Sunday 10 February 2008

Life and Times of Sameer Wadhera

I normally do not take names of people I know on my blog, but my friend, SW needs help. He might look like a stale idli today but there was a time when he was a bright young MBA from Delhi; on the verge of bagging a dream assignment in a large IT company(which recruits trespassers). I believe his interview at campus, went something like this:

HR head: We are making an offer to you because you're name starts with S. Are you locationally mobile?
SW: Yes of course. I have always wanted to go out there and see the world. See real India. Sometimes I feel I was born to travel.
HR: hmm. We might have an opening in a project in Boston, which we need to fill urgently. How soon can you join us?
SW(holding back tears): If I run, I can reach the airport in 45 minutes.

Later it turned out that due to a sadistic slip of tongue, the HR head said Boston when he actually meant Bomanahalli. Soon enough, SW landed in Bangalore and thus his tryst with the South began. Never quite able to adjust to the Southern way of life, his luck too deserted him.

He spent the next one year waving his colleagues goodbye at the Bangalore International airport, going off on one on-site project after another. He was often found riding on empty airport trolleys going wheeeeeeeeeeee.

Disgusted with life, he decided there was only one thing a man could do, Go home to mama. He promptly quit his job and began searching for a new one in Delhi. He approached a large Indian private bank which recruits apes because they resemble humans. They offered him a job and promised a Delhi posting. But after a month of dilly dallying informed him that they had lost his offer letter(true incident).

Help and job less, his priorities had become clear as he approached a large FMCG company for an interview:
HR head: So what are your strengths?
SW: I can goto Delhi by road, air and bus.
....
HR: Interesting, so how did you handle the client dissatisfaction with project delays?
SW: I went to Delhi.
.....
HR: So where do you see your....no wait.
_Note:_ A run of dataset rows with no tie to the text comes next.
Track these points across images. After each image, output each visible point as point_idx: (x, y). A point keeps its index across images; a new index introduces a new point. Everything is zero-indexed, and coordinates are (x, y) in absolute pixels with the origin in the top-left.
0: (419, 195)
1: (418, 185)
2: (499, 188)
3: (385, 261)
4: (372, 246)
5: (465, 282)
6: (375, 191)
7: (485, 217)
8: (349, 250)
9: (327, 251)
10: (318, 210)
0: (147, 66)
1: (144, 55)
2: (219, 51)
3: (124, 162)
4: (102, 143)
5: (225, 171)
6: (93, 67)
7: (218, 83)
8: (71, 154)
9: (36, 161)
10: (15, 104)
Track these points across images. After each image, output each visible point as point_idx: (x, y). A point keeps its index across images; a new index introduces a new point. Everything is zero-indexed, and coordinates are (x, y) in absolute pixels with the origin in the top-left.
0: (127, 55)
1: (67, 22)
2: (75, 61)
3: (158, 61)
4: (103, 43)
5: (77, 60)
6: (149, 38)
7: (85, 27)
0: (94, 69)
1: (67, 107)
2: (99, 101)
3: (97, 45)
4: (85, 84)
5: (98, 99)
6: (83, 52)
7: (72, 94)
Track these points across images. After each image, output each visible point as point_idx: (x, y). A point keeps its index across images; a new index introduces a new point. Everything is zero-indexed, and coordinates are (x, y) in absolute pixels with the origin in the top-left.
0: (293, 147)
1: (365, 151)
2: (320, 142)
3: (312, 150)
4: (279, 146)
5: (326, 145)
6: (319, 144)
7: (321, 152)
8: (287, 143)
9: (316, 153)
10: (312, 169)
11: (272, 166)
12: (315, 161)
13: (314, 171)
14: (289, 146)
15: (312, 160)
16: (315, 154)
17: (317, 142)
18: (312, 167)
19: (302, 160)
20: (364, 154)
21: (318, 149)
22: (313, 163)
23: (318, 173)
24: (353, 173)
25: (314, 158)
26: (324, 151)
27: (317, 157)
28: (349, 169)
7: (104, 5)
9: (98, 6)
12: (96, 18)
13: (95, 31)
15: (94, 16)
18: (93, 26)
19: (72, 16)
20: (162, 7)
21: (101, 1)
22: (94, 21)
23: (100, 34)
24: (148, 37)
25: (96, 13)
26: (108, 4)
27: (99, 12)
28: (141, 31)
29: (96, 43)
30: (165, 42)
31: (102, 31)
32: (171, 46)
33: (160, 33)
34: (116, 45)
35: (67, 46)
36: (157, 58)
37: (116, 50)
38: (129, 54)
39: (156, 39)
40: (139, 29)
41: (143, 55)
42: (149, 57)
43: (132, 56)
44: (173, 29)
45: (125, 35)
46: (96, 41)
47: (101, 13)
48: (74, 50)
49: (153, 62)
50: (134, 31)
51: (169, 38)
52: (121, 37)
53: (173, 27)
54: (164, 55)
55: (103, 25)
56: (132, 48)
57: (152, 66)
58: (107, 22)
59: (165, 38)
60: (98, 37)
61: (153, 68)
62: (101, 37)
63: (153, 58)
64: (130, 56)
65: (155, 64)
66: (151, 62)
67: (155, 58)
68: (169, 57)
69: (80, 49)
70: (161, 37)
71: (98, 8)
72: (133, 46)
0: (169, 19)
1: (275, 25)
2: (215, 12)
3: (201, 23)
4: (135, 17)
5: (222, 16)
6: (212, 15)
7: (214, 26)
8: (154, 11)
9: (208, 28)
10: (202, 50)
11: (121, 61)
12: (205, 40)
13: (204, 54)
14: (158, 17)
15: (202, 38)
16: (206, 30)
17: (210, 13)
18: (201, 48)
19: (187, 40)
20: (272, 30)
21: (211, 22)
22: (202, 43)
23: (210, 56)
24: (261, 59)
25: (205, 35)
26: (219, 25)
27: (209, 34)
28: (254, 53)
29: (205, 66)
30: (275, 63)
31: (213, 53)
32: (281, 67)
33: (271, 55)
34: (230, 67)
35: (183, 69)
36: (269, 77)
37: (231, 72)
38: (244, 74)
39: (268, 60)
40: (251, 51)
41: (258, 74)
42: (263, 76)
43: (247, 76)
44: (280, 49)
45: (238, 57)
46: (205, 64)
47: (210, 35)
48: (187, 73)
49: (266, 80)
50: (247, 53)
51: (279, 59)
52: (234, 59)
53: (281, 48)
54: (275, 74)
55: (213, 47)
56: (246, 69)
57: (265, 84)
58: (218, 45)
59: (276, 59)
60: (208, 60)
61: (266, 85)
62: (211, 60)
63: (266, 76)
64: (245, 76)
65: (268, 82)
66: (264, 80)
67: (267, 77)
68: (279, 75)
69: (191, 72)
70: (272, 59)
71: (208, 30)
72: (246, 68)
Is there anything you want to ask us?
SW: Where is Qutab Minar located?
....
HR: You seem like an interesting fellow. We are making you an offer. You will be Area Manager Coastal Andhra based in Vijaywada.
SW:Isnt that in Mars? Theres no life there!
HR: Bwahahahahaha*
(*-Unknown to SW, all HR people
are from Mars)

A very dejected SW reluctantly packed his bags and landed in Vijaywada. The hectic sales job soon took its toll on him. They made him travel so much that he had problems traveling to the bathroom. All the while hoping that a 'North' job will soon come his way. At one time last year, there were more resumes of SW floating than rumours of AbhiAsh wedding.

A large paint company took pity on him and gave him a job, then sent him to Delhi. SW was almost scared about how happy he was. After a few weeks of bliss they called him to say, 'Did we say Delhi, we meant Cochin actually.' With every effort to go up north, fate had cruelly sent him further down. After a few months in Cochin he decided to give it one last shot and speak to his HR. But the HR community had got wind of his condition and played upon his fears.

SW: Sir, I would like to go to a north location.
Evil HR Head no. 3- I know.
SW: You know?
Evil HR Head no. 3: I also know that Sriperembudur has excellent medu vadas.
SW: You cant do this to me. My father knows people in NHRC*
Evil HR Head no. 3: I know the HR head there.
(*-National Human Rigts Commission)
Recently when work took SW to Kanyakumari, he felt strangely at peace. He knew he simply could'nt go any further down. Today SW lives a contended man in Cochin. He has joined 'Learn Malyalam in 30 years' classes and thinks coconuts are sexy. He likes lifting his dhoti too. But sometimes in his sleep he mumbles, Dilli Chalo.